**What you have to do**
Rewrite the entries from the beginning through the line containing "Fondos Públicos", changing "Ayuda al cliente" to "Atención al cliente" and leaving everything else as it is.

Data records:
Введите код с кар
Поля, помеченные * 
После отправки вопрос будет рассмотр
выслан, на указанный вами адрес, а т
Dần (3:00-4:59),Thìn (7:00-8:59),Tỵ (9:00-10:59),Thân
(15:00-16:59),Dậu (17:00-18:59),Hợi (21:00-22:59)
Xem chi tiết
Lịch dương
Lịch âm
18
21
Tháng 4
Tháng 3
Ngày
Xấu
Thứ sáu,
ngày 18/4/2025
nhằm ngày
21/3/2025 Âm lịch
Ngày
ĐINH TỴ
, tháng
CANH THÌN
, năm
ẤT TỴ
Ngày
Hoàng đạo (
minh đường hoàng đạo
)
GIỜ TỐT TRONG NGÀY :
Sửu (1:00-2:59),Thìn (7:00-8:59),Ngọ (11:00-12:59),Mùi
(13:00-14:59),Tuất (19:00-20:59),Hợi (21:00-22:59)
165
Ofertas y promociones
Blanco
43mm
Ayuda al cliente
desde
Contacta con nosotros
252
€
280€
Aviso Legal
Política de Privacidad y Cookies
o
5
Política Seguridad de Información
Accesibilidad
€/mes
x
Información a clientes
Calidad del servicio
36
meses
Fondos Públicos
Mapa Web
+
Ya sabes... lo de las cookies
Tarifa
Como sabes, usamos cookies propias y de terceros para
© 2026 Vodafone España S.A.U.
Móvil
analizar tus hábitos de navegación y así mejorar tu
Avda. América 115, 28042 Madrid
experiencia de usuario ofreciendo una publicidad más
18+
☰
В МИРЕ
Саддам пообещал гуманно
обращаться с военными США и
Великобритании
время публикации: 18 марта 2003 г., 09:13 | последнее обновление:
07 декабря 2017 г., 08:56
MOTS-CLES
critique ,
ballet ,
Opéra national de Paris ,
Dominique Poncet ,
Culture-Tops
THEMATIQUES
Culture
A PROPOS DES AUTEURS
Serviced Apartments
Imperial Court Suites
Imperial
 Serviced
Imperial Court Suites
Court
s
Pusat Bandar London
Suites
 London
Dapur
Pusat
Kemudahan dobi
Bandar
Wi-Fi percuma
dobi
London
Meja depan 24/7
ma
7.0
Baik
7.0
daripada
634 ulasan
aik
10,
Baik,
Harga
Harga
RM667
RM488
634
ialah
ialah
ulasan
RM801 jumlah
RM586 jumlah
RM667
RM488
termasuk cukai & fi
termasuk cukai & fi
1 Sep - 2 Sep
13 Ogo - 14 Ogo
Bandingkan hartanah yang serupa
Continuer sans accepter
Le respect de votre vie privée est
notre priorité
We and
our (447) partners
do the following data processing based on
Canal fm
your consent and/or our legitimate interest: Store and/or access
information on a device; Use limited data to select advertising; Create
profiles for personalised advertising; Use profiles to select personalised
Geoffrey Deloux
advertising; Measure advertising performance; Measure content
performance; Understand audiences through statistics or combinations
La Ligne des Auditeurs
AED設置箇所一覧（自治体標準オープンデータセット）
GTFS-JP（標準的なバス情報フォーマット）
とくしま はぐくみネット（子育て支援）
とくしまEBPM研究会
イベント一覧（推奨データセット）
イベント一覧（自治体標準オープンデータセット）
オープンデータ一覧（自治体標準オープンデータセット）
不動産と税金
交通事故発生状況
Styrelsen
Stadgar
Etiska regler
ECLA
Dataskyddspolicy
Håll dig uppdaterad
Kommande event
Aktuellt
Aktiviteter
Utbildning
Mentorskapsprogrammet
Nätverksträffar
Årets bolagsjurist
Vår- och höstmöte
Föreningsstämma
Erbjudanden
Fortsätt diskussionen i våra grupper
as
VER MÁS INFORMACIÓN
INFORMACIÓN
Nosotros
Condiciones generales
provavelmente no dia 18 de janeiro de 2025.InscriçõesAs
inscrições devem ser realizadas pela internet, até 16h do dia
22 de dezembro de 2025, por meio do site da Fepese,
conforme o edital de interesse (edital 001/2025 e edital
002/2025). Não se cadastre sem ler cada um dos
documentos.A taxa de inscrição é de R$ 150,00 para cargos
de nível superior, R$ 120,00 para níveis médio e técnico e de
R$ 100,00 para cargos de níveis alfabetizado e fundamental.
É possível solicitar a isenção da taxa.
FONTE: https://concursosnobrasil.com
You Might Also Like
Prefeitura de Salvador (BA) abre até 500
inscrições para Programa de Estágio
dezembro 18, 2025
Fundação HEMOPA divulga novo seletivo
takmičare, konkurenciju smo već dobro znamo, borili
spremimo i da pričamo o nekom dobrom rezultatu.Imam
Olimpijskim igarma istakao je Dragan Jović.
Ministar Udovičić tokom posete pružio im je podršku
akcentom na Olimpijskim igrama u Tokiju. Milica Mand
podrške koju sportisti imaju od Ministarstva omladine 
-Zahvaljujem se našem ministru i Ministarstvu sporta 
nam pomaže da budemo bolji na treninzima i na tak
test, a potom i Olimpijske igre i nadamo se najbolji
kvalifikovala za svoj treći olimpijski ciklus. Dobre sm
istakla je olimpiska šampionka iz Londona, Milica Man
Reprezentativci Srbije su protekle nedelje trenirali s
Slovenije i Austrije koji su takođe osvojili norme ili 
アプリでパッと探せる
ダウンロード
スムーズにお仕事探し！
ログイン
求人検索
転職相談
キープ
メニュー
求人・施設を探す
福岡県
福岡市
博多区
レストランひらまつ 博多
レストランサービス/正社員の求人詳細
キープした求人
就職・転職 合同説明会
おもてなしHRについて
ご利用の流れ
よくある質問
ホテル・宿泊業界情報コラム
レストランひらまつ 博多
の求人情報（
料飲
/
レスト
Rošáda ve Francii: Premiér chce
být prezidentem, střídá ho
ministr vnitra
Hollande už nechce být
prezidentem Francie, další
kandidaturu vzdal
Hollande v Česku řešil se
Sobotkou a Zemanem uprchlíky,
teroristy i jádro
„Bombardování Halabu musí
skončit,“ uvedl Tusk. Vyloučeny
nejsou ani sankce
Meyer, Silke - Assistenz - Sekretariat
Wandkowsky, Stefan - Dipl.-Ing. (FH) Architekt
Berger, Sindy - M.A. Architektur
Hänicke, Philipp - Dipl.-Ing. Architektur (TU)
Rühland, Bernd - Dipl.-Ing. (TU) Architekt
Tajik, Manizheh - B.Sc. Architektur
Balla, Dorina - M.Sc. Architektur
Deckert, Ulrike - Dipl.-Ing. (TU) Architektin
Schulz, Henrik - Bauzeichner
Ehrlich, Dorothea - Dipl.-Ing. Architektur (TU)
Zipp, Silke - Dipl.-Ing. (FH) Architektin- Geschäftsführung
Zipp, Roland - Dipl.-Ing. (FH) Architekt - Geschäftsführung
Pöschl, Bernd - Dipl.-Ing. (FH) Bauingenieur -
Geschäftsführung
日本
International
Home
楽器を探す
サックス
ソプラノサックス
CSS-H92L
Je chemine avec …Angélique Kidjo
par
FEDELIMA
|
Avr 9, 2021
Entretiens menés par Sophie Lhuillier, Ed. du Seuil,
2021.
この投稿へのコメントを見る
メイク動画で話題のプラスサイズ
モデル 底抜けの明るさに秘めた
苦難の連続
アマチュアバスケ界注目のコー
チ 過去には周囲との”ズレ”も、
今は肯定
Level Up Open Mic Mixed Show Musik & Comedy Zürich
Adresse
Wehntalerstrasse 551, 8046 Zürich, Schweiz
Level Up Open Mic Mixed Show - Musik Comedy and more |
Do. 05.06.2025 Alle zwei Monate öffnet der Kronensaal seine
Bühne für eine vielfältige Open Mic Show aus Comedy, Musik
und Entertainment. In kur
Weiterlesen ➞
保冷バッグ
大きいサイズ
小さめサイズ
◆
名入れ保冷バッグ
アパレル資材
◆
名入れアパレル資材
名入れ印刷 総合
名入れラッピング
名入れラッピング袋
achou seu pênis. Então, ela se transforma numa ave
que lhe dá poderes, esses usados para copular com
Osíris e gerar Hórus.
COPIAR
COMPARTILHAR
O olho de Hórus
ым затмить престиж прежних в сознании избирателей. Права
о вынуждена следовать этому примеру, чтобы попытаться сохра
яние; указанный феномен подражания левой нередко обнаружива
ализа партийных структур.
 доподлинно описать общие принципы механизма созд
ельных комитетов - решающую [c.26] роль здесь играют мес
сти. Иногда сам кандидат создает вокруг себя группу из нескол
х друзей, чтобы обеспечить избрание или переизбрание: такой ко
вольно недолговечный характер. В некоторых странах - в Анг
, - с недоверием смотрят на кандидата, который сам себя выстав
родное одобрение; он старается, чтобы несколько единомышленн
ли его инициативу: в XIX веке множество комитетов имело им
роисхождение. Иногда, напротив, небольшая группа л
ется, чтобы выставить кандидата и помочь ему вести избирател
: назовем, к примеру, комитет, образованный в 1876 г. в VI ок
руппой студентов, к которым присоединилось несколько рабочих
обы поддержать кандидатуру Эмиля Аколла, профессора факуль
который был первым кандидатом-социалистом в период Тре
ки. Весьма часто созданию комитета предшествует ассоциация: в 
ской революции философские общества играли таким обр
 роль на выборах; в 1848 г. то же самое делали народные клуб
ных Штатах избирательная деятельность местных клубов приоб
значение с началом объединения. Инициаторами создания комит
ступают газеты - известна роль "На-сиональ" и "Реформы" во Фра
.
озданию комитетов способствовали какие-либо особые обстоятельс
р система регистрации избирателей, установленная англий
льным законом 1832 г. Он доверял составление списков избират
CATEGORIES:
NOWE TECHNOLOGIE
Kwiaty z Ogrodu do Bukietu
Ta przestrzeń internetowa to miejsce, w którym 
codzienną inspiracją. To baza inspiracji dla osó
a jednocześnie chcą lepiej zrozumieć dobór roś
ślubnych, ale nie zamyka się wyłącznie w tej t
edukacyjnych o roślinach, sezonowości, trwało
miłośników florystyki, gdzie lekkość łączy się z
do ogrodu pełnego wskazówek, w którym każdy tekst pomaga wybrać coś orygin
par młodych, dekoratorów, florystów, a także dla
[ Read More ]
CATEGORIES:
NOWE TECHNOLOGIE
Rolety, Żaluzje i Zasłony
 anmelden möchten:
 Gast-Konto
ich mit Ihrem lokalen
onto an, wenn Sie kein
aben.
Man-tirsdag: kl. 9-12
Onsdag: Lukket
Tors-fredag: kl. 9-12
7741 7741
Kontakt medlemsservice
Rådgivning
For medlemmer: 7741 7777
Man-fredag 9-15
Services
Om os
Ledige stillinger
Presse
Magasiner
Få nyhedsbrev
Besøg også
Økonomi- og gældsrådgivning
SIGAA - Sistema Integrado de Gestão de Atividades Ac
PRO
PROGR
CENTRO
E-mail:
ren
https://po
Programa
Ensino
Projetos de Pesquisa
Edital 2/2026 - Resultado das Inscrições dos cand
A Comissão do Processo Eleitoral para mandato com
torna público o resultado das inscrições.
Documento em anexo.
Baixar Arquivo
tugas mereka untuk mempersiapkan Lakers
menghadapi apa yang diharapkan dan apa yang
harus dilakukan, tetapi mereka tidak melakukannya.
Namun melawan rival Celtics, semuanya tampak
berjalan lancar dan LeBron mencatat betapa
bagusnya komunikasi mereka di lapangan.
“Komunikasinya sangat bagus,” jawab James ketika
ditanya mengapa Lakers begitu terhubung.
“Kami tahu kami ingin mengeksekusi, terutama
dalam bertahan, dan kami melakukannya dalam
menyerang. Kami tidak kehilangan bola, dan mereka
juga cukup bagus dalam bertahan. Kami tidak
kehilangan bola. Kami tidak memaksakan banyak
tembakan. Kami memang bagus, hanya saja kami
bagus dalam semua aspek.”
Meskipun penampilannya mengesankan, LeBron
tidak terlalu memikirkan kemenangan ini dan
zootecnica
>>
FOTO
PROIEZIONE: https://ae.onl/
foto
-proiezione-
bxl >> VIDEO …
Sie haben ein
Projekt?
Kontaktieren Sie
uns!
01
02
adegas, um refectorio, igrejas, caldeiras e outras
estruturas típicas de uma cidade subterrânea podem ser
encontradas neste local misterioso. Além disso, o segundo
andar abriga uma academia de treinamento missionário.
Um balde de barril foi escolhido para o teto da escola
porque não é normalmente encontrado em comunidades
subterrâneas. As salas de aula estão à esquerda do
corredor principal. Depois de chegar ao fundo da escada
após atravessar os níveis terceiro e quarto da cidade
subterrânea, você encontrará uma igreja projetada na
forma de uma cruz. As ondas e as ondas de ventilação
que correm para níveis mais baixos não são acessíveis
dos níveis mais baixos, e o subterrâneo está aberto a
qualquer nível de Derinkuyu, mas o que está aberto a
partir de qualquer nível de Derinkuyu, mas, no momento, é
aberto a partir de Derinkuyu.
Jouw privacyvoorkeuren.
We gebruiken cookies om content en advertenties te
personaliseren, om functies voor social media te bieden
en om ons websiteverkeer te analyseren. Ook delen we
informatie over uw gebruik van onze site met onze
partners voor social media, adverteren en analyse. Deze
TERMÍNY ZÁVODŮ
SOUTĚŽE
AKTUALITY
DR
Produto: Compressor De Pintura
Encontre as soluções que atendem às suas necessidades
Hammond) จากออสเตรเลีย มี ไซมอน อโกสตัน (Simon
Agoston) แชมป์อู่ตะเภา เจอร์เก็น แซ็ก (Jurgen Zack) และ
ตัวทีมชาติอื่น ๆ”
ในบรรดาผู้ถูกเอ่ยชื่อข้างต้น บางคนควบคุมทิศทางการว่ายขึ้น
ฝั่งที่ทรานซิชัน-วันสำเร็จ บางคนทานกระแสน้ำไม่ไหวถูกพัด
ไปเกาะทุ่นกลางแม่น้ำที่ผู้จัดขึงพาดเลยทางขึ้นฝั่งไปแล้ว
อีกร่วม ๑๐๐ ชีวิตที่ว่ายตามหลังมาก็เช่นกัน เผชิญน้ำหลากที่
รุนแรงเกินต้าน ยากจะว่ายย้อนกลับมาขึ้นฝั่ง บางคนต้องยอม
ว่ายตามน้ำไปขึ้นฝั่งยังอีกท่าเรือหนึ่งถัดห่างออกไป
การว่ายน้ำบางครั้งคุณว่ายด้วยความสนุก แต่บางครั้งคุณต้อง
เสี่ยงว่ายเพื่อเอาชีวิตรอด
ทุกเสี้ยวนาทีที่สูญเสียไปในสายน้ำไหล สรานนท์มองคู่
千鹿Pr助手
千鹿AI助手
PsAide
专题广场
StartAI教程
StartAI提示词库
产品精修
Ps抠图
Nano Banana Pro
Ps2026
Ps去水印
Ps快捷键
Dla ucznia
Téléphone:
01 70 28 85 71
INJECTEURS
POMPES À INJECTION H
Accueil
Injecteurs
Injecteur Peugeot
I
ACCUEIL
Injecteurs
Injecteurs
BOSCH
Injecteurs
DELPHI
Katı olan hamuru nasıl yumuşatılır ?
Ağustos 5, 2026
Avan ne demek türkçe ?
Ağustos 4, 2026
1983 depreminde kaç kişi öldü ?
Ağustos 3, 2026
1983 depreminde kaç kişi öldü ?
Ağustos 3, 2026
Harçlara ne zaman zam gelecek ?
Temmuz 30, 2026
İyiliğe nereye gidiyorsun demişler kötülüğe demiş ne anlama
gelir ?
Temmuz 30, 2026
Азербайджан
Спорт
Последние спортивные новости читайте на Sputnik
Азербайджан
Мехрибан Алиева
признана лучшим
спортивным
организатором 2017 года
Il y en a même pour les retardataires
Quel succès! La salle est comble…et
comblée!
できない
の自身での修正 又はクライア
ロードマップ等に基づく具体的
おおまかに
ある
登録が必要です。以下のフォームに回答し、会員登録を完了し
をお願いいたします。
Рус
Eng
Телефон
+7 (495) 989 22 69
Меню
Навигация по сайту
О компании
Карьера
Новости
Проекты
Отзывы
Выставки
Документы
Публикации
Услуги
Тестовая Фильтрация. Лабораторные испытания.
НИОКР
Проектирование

**Output of the task**
Введите код с кар
Поля, помеченные * 
После отправки вопрос будет рассмотр
выслан, на указанный вами адрес, а т
Dần (3:00-4:59),Thìn (7:00-8:59),Tỵ (9:00-10:59),Thân
(15:00-16:59),Dậu (17:00-18:59),Hợi (21:00-22:59)
Xem chi tiết
Lịch dương
Lịch âm
18
21
Tháng 4
Tháng 3
Ngày
Xấu
Thứ sáu,
ngày 18/4/2025
nhằm ngày
21/3/2025 Âm lịch
Ngày
ĐINH TỴ
, tháng
CANH THÌN
, năm
ẤT TỴ
Ngày
Hoàng đạo (
minh đường hoàng đạo
)
GIỜ TỐT TRONG NGÀY :
Sửu (1:00-2:59),Thìn (7:00-8:59),Ngọ (11:00-12:59),Mùi
(13:00-14:59),Tuất (19:00-20:59),Hợi (21:00-22:59)
165
Ofertas y promociones
Blanco
43mm
Atención al cliente
desde
Contacta con nosotros
252
€
280€
Aviso Legal
Política de Privacidad y Cookies
o
5
Política Seguridad de Información
Accesibilidad
€/mes
x
Información a clientes
Calidad del servicio
36
meses
Fondos Públicos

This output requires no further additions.